October is Pregnancy and Infant Loss Awareness Month.
Written by Jennifer Canvasser, Founder and Director of the NEC Society
“How many kids do you have?”
“Are they your only two?”
“Do you have other children?”
These are easy questions. I have three children. It’s my answer to the next set of questions that’s harder for people to hear. “Where is your other child?” or “How old is Micah now?”
Micah died just before his first birthday on December 11, 2012, from complications of necrotizing enterocolitis.
I will not lie about my children to make someone else feel more comfortable around me.
My honest answer morphs blissfully cheery faces into looks of panic as if they just said or did something terribly wrong. I reassure them that I love talking about Micah. I tell them about Micah’s bright smile, thick wavy hair, and dark blue eyes.
By sharing Micah’s story, I keep him close. I’m not looking for pity or sympathy. I am hoping for some sensitivity, though. Recognize my loss. Say Micah’s name. Realize that I will always have three children. Don’t say I was meant to direct the NEC Society. I wasn’t. Micah wasn’t supposed to die from NEC.
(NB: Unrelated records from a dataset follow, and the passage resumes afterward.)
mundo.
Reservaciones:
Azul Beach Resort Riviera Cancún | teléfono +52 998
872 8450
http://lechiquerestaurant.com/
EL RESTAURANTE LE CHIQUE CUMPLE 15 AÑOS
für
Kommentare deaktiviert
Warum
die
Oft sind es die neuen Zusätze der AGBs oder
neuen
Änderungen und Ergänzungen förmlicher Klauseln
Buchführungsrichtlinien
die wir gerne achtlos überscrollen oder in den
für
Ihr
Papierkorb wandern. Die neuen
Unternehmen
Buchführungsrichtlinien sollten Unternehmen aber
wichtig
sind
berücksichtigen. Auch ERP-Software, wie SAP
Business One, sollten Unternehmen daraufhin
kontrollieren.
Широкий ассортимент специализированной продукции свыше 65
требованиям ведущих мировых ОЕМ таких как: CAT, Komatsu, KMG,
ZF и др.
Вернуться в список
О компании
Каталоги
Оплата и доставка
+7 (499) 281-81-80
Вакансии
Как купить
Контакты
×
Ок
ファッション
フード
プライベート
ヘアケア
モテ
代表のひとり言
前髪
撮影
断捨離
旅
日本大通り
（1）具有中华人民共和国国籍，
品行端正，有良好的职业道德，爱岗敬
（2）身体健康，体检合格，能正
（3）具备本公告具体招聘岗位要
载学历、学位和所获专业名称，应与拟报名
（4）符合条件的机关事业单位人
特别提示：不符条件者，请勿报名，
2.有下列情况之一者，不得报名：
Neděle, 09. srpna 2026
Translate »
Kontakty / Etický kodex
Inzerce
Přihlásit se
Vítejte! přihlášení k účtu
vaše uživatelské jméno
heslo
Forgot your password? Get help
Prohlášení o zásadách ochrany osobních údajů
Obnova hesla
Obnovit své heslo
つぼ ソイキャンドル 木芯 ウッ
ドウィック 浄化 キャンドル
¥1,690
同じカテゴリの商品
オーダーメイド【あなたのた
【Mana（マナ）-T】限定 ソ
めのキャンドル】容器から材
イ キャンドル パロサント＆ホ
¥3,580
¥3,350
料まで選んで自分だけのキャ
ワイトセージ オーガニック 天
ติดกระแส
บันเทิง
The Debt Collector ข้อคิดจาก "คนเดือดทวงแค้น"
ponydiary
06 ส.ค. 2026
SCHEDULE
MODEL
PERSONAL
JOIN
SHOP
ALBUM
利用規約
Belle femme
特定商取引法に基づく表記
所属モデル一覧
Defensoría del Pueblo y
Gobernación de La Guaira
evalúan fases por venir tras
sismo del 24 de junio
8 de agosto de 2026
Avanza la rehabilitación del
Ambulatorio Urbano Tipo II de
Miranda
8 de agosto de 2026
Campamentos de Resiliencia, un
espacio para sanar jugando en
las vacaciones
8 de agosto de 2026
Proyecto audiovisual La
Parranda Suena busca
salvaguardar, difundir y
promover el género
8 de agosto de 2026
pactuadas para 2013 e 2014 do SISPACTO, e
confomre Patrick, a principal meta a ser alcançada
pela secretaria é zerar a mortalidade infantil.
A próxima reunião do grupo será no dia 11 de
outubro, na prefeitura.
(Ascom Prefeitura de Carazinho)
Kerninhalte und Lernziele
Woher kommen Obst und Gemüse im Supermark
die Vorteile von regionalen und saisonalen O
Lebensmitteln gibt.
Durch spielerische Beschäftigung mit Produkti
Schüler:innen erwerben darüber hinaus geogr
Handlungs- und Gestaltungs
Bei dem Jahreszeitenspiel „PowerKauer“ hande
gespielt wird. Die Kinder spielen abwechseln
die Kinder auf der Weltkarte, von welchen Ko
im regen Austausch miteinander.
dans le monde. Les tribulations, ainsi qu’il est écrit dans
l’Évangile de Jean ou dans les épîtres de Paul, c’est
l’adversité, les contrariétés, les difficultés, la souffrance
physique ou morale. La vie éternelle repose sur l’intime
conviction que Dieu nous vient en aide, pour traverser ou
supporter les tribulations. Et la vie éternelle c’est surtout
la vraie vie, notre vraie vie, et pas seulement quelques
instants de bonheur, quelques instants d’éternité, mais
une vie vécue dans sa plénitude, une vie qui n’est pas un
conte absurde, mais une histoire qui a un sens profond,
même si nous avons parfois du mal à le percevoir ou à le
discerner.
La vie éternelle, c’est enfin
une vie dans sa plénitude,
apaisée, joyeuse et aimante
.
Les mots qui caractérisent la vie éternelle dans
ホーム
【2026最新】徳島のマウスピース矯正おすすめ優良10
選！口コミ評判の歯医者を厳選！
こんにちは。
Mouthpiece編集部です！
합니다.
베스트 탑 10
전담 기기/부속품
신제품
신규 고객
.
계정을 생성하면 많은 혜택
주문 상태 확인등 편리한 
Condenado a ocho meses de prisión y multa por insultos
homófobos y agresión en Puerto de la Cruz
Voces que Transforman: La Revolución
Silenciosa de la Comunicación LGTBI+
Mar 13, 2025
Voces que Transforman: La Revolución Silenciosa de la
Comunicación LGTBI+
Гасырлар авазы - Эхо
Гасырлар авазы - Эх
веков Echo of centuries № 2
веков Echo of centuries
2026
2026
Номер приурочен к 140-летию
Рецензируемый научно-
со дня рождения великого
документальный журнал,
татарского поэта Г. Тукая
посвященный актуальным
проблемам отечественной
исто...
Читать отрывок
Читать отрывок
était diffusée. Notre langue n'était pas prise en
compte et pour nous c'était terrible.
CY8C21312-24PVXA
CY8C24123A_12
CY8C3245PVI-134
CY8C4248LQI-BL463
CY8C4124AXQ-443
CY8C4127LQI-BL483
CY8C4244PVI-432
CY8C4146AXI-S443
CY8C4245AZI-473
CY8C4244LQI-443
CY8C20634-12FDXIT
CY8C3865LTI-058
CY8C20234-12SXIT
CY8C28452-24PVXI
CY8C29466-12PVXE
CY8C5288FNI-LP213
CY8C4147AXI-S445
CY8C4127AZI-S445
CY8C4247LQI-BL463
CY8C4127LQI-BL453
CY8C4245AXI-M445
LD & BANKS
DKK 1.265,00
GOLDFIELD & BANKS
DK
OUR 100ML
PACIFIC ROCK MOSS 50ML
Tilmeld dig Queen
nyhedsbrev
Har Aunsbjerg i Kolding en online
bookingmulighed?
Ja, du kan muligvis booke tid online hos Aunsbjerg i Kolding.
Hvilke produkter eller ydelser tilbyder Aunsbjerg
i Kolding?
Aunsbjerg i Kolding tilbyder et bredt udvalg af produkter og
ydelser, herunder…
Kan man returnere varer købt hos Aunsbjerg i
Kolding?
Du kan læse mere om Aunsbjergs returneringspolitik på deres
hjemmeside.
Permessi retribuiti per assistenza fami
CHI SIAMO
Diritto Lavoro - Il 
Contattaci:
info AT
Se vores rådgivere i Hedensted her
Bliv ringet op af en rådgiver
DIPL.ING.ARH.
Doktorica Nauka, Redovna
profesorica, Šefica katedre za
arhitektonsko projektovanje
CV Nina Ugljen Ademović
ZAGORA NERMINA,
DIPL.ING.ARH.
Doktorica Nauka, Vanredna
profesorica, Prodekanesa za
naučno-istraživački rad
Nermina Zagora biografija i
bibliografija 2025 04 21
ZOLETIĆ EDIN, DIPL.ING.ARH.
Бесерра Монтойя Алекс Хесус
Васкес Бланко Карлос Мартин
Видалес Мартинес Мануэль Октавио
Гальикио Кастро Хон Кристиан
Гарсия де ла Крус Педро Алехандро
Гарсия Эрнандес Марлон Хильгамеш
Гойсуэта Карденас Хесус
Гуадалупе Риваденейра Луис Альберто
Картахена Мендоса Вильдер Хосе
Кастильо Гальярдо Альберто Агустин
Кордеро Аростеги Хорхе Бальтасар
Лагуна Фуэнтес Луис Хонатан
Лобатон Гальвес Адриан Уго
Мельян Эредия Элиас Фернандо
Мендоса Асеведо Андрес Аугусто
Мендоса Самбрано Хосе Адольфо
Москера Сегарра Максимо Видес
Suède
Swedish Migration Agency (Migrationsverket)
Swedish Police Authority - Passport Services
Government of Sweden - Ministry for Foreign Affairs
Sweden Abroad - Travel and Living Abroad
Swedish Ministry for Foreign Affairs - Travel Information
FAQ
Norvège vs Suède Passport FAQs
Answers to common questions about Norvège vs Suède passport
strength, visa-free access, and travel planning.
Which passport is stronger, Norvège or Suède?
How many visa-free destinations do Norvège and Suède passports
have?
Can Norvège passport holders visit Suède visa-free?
Here’s what I appreciate hearing…
- Do you have a photo of Micah you can share with me?
- How can I celebrate and honor Micah with you?
- I’d love to learn more about Micah.
There is no “moving on” after child loss. We just become better at coping. I hate that Micah is gone. I will hate it every day for the rest of my life. Yet, I have found peace because while Micah is gone from our arms, he is not gone from our family.
October is Pregnancy and Infant Loss Awareness Month. On the surface, my healthy, happy family looks perfect. Our years of infertility, our miscarriage, and the death of our firstborn son are invisible. There are thousands of families who share our story. Help us honor and celebrate our babies by:
Life’s most amazing blessings and all the happiness in the world can never replace Micah. Micah is not physically with me, but he is always with me. He is always my child. I am always his mama. Death and the passage of time can never change that.
I have three children – one in my heart and two in my arms – and I love being their mama.